By Thanasis Gavos – London
The political landscape in Britain seems to have changed dramatically ever since Nigel Farage spelt out his no reservations eurosceptic message.
The mood in the country has shifted so much that any talk of restricting the number of European Union migrants coming in, especially from Eastern Europe and mainly Romania and Bulgaria, does not cause the reaction it would in pre-crisis Britain.
The Defence Secretary Michael Fallon said earlier in the week that areas of the country are being “swamped” by immigrants. He later retracted and apologised, but commentators and even Labour’s former frontbencher David Blunkett defended the Defence Secretary, stating that Britons should be honest with what’s happening in the country.

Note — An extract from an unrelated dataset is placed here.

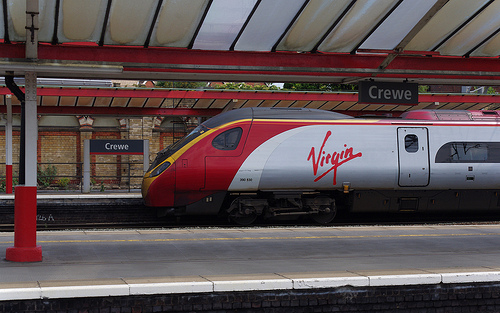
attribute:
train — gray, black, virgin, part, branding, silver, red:
[140, 105, 497, 223]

Seven months before the next general election it seems that immigration and the EU will be the main battlefield. Farage’s UKIP has made its case clear as have the only unconditionally pro-European party, the Liberal Democrats. The Conservatives seem to be sliding more to euroscepticism each day, to a large degree in order to stem the flow of MPs and voters to UKIP.
So the main question is where the Labour party stands. Its rhetoric has incorporated some anti-European elements, and its leader Ed Miliband seems to be on the fence. Instinctively he wants the EU and he realises that maintaining the Labour party’s European-friendly identity may give him the full support of the people who appreciate the EU membership; at the same time however that would also leave him exposed to shedding votes to UKIP, mainly in northern English constituencies.
Migrants from Romania and Bulgaria are the latest main target of the anti-European arguments. Although official statistics do not confirm scaremongering scenarios raised by the extreme eurosceptics, the larger numbers of Eastern Europeans in towns and cities around the country in a period of relative economic hardship have been causing uneasiness with otherwise open-minded people.
Perhaps a sign that the Labour party has in the end decided to boldly back Britain’s European orientation is that Ed Miliband recently replaced his shadow Minister for Europe. In Pat McFadden they now have someone who is considered a heavyweight politician, “able to take on the Tory arguments about the EU and immigration”, as the Guardian commented.
In a recent article Mr McFadden accused the Conservatives for placing a huge question mark over the UK’s membership of the EU, the country’s biggest export market, being driven by UKIP.
Of course under his European portfolio, Pat McFadden will have to deal with wider European deficiencies and concerns, such as the situation in Cyprus. The President of the National Federation of Cypriots in the UK was probably the first lobbyist to congratulate and “body check” the new shadow Europe Minister.
Peter Droussiotis did not waste any time in making clear what the large Cypriot community in the UK expects from Mr McFadden and his party: “The UK has a crucial role – and the influence – to ensure that appropriate pressure is exerted on Turkey which remains an occupying power on the island and which, through its actions, impedes the rule of law on and around the island. In opposition, the Labour Party has its own responsibility to hold HM Government to account so that the latter stands up to its moral and legal commitments,” was the message conveyed in a letter Mr Droussiotis addressed to Pat McFadden.